▶
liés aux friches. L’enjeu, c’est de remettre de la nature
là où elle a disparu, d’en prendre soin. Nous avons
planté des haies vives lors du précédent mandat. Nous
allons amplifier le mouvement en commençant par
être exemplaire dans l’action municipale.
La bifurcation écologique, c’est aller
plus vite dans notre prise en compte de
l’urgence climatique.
◀
▶
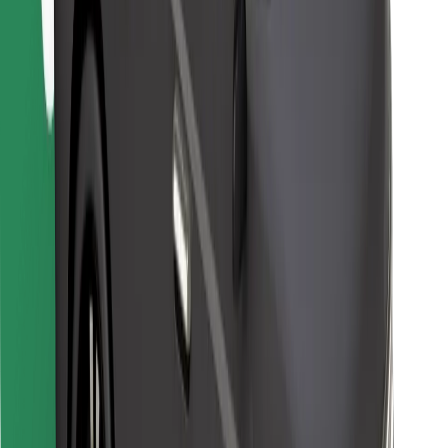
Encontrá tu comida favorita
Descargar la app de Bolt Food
◀
▶
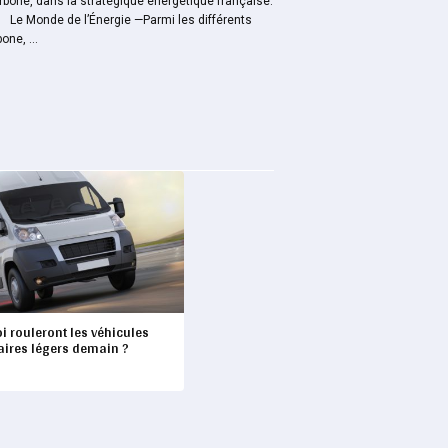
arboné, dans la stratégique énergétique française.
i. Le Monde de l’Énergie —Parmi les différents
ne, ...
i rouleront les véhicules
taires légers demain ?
◀
■ **JOB ITEM**
A verbatim transcription is needed of the lines above, starting at the line with "i. Le Monde" and ending at the line with "taires légers demain ?", both included, and of nothing else.

■ **ANSWER AREA**
i. Le Monde de l’Énergie —Parmi les différents
ne, ...
i rouleront les véhicules
taires légers demain ?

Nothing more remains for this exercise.